▶ [Task goal] Locate each line in the records below that contains the word "Plano", and copy those lines.

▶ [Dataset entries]
=== Begin Enclosure ===

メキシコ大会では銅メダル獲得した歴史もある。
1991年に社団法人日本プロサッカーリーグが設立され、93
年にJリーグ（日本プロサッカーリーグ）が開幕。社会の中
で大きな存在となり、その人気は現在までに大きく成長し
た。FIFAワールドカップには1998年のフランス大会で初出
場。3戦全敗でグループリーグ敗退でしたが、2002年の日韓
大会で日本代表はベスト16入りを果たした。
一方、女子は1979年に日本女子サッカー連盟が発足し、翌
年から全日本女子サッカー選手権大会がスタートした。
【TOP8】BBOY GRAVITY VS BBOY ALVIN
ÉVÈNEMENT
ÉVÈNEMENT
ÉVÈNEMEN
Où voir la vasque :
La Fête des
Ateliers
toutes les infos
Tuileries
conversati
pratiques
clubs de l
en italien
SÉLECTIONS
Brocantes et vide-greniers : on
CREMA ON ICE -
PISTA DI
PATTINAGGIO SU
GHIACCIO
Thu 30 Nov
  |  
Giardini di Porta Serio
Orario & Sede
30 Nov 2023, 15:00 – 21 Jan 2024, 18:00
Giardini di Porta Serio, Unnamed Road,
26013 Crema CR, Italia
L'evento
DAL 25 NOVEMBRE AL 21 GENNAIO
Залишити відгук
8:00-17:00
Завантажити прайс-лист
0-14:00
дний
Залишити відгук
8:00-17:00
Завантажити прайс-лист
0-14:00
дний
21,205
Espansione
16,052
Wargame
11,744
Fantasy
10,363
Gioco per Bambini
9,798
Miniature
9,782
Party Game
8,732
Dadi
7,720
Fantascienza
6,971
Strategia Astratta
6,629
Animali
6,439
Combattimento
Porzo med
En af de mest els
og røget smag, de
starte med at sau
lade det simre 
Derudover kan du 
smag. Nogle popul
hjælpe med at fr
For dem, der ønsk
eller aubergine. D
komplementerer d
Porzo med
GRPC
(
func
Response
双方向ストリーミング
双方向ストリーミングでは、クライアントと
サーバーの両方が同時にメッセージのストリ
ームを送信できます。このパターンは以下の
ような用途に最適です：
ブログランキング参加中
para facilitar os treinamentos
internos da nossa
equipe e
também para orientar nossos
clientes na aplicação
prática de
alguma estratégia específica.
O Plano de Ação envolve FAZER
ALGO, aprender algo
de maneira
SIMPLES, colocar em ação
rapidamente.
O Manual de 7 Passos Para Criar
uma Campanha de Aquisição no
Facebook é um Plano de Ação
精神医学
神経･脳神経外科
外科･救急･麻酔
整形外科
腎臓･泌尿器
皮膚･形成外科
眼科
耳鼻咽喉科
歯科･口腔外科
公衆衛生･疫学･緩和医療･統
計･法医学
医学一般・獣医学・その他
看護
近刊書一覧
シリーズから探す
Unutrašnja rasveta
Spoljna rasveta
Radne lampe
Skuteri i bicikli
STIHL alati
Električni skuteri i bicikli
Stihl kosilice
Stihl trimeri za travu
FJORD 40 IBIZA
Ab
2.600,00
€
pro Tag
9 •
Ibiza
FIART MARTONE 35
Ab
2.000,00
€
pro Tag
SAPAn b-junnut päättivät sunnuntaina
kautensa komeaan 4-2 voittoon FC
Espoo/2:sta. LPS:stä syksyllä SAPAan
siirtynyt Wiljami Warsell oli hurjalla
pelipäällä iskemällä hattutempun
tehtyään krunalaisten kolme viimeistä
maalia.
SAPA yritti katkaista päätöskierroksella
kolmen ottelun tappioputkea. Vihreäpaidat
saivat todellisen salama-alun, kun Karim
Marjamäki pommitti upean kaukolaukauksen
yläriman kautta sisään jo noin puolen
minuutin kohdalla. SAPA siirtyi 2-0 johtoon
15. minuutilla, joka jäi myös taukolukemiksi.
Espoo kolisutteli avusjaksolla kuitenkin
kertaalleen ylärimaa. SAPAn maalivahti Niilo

=== End Enclosure ===

▶ [Your solution]
O Plano de Ação envolve FAZER
Facebook é um Plano de Ação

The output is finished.